Carolyn, Sounds like you need to touch base with the teachers and possible have an older student help him remember to gather all his work, also the notebook thing pretty much puts an end to all the lying. Boogie used to do the same thing, and now she has no choice but to comply. I keep in constant contact with Boogie's teachers via email. If they don't respond via emails, well they get a visit from me on their free hour. Unfortunatly teaching children with ad/hd to be responsible is a full time job, but once you get it in grained in their head, it will stay there. (That's the bright side :D)

Let me know if there are any other tips you might like. I will be glad to share as boogie is now currently not on meds due to the fact that the meds interfere (boy wearing out my dictionary again..lol) with the suspected bipolar.

Huggz to the both of you and good luck.

hezahonker
06-28-03, 11:10 PM
I wish I could offer a positive story in my case, but I cannot. My son who is now 13 has basically shut down. He has ADD and Non Verbal Learning Disorder and Anxiety Disorder. Thankfully we have moved to Connecticut and we have some fine doctors out of Yale working with us. However, the years of trying to make sense of it all fell apart two years ago as the kids started moving from classroom to classroom for certain subjects. That just did him in. I took him home to homeschool and now he is somewhat better, but still very tough. I think he has lost hope. One thing that I feel is his non verbal learning disorder was misread for so many years that it is no wonder he hates school. I have also learned that he loves to learn by doing. A local agricultural phd who owns a nursery next to us has been taking him and teaching him nursery work. My son loves it!!! I think if we could give him education like this all of the time it would be great...but that isnt reality.

kxhnh
08-05-03, 04:18 PM
Hello,
My son Patrick will be starting at the middle school this fall ( 6th grade) I have all the fears previously mentioned. I am afraid he won't get to where he needs to be with the stuff he needs when he does get there. His counselor has mentioned that I can get him on a 504 plan that will offer him assistance with organization and whatever other help he may need. He has never had "extra" help in school, but I am glad he will have this available.

GigglyBabeB
12-05-03, 01:48 AM
hello, my daughter started middle school this year to. first grade card was horrid.....then the parent/teacher meetings telling me she doesnt take the work seriously.....etc...so i went to the counselor, had her tested. we meet in the am to discuss all this with all of my daughters teachers....i know shes ADD but could be ADHD....and i know she has major reading disabilities. she has no problems changing classes...to her its a big distraction meaning shes not having to sit down....its weird, she picks one thing and makes all A's on that...but could care less about anything else in school....im just starting to read here and need to learn what rights she has...etc.....

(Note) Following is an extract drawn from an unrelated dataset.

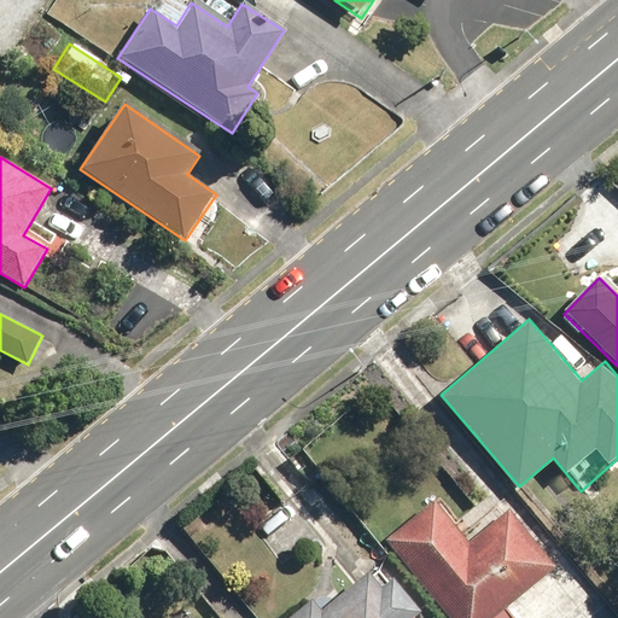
[(448,617),(517,617),(509,607),(558,569),(512,513),(472,544),(438,502),(388,543),(448,617)]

we had one teacher this past tues. single her out in class and i really thought bad of that....she made sure the whole class knew daughter had a lil problem and would be talking to her mother....

needless to say daughter came home very upset over her friends questioning her about this....

any advice??

thanks

GigglyBabeB

Keppig
12-08-03, 04:33 PM
Seriously, you need to have the special education team come up with a transition plan, In the USA, this is required. (Also you need one if your child is going into High School) The Transition Plan helps the child see toward the future. What they would like to do, what they would be good at. For as you can guess, special need kids need more time to prepare for these things.